The verdict in Stockholm Friday morning sentenced four men behind Pirates Bay to pay $3.6 million in damages to companies including Warner Brothers, Columbia, Twentieth Century Fox, Sony BMG and EMI.
"We are obviously very pleased with the court's decision, which is a clear acknowledgement of the importance of protecting intellectual property rights of creative works," said Darcy Antonellis, President, Warner Bros.Technical Operations.
The decision could buttress the foundations of the burgeoning digital distribution business and the investment that studios and networks have made in online content and delivery. The men found guilty also must serve jail time, though the site will not be shut down. The Pirate Bay does not host stolen programming, but links to it instead.
Studios and the Motion Picture Association of America applauded the ruling, but experts don't expect the verdict to stem the tide of TV piracy online. In fact, piracy of TV shows is growing faster on the Web than illegal sharing of movies and music is, said Eric Garland, CEO of Big Champagne, a media measurement firm that tracks piracy.
With more than 14 billion videos viewed online each month and countless more illegally shared across file-sharing sites, there are now more than 60 million Internet users worldwide actively engaged in piracy, he said.
Still, Hollywood embraced the Pirates Bay decision hours after it was issued.
“We welcome the court’s decision today because The Pirate Bay is a source of immense damage to the creative industries in Sweden and internationally," Dan Glickman, CEO and chairman of the MPAA said in a statement. "This is an important decision for rights-holders, underlining their right to have their creative works protected against illegal exploitation and to be fairly rewarded for their endeavors. This decision will help to support the continued investment in talent and in new online services.”
Winning a court battle doesn’t necessarily foretell winning the piracy war. The music industry was jubilant when Napster was shut down nearly a decade ago, but that did not stem the flow of pirated music, Mr. Garland said. The music business has suffered steep revenue declines since then.

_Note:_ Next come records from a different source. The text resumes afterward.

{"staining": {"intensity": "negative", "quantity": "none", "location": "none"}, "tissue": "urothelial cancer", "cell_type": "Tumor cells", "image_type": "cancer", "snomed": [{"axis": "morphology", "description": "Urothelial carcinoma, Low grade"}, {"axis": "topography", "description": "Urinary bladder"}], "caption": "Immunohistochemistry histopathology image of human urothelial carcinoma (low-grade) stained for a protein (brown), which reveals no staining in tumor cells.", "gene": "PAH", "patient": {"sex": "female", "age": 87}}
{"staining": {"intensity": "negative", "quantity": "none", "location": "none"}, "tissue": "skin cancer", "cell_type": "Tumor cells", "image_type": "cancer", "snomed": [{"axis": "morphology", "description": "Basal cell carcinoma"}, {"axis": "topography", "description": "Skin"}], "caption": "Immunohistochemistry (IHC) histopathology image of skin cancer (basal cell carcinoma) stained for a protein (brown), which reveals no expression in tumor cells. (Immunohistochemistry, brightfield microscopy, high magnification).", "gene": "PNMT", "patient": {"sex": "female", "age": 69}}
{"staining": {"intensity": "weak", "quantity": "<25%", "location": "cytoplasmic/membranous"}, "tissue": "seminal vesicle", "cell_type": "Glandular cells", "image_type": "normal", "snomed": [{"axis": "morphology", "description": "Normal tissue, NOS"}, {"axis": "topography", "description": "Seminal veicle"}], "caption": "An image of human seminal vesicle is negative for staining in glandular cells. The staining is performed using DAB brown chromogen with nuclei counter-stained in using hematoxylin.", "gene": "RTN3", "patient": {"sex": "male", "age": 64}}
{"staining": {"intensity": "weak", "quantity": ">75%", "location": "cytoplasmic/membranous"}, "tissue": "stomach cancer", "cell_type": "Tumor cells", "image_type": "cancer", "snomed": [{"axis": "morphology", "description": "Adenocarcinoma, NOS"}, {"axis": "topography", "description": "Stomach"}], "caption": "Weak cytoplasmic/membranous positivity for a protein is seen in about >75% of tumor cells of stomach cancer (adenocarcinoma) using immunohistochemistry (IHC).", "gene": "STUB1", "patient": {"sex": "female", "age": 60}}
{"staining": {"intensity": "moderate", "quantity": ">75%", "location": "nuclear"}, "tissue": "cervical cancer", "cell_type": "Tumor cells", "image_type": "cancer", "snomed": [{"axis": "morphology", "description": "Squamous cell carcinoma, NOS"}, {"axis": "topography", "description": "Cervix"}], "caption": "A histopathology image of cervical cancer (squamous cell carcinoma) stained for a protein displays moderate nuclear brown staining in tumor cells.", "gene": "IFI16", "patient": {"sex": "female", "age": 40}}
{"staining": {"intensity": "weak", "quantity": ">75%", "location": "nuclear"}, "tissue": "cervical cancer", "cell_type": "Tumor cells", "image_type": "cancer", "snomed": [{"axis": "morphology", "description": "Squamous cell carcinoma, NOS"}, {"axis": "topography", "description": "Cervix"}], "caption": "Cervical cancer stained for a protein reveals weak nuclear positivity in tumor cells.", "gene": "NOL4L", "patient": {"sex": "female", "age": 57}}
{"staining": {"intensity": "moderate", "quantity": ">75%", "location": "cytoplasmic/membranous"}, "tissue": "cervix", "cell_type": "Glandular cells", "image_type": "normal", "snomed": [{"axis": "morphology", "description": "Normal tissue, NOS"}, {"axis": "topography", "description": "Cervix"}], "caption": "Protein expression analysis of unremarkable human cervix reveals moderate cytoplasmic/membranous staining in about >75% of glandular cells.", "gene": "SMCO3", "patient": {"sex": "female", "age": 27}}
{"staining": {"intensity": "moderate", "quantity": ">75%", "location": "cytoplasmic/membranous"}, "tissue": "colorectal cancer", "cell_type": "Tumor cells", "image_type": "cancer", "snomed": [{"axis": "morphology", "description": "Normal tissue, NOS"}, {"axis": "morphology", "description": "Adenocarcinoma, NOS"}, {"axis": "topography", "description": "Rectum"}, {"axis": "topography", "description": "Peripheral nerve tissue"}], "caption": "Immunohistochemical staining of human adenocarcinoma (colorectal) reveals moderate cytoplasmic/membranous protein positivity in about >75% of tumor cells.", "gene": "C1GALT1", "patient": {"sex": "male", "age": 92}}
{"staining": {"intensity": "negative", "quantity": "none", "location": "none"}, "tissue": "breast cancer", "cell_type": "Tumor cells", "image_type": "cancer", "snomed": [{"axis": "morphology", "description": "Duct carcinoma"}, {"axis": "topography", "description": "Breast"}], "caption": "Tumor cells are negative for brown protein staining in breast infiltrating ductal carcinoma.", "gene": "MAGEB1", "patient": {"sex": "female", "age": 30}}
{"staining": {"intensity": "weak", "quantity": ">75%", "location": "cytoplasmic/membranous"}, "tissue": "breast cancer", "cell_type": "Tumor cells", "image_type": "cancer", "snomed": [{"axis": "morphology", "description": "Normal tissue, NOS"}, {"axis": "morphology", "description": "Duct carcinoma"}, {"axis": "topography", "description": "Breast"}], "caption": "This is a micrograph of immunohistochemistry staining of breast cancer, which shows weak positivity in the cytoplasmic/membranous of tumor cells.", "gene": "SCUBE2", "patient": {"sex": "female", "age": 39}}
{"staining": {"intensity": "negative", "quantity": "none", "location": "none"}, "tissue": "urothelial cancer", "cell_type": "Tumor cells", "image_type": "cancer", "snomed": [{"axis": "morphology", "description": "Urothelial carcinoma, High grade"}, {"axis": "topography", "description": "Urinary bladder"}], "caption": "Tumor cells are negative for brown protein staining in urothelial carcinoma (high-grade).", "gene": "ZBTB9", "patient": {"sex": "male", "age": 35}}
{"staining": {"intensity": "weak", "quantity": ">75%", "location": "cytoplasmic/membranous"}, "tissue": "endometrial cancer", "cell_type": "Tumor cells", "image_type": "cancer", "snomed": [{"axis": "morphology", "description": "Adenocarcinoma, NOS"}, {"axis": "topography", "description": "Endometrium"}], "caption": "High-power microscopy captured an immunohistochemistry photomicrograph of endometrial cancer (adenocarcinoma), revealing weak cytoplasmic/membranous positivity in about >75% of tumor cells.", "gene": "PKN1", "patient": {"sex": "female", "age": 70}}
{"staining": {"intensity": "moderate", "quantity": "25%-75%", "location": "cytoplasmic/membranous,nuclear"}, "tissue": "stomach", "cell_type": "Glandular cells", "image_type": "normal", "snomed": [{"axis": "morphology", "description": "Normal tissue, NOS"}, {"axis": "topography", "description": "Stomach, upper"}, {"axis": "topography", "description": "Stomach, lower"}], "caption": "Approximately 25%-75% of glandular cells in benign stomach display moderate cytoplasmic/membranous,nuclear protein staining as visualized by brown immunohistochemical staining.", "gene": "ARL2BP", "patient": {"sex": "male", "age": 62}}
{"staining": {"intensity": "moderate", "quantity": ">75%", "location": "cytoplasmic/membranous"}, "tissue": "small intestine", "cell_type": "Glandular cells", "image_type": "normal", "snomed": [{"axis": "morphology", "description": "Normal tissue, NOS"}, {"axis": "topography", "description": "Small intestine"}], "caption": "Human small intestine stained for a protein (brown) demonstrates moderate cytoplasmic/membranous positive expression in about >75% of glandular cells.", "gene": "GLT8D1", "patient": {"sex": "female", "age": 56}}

"Everyone always gets excited and six months later we are back where we started and the problem will have grown," Mr. Garland said. "This will go on for a long time."
The basic fact of piracy is people who want to obtain content without paying for it will always find a way.
Typing in the name of a TV show with the word "torrent" will lead to many search results for sites that house network and cable programming illegally.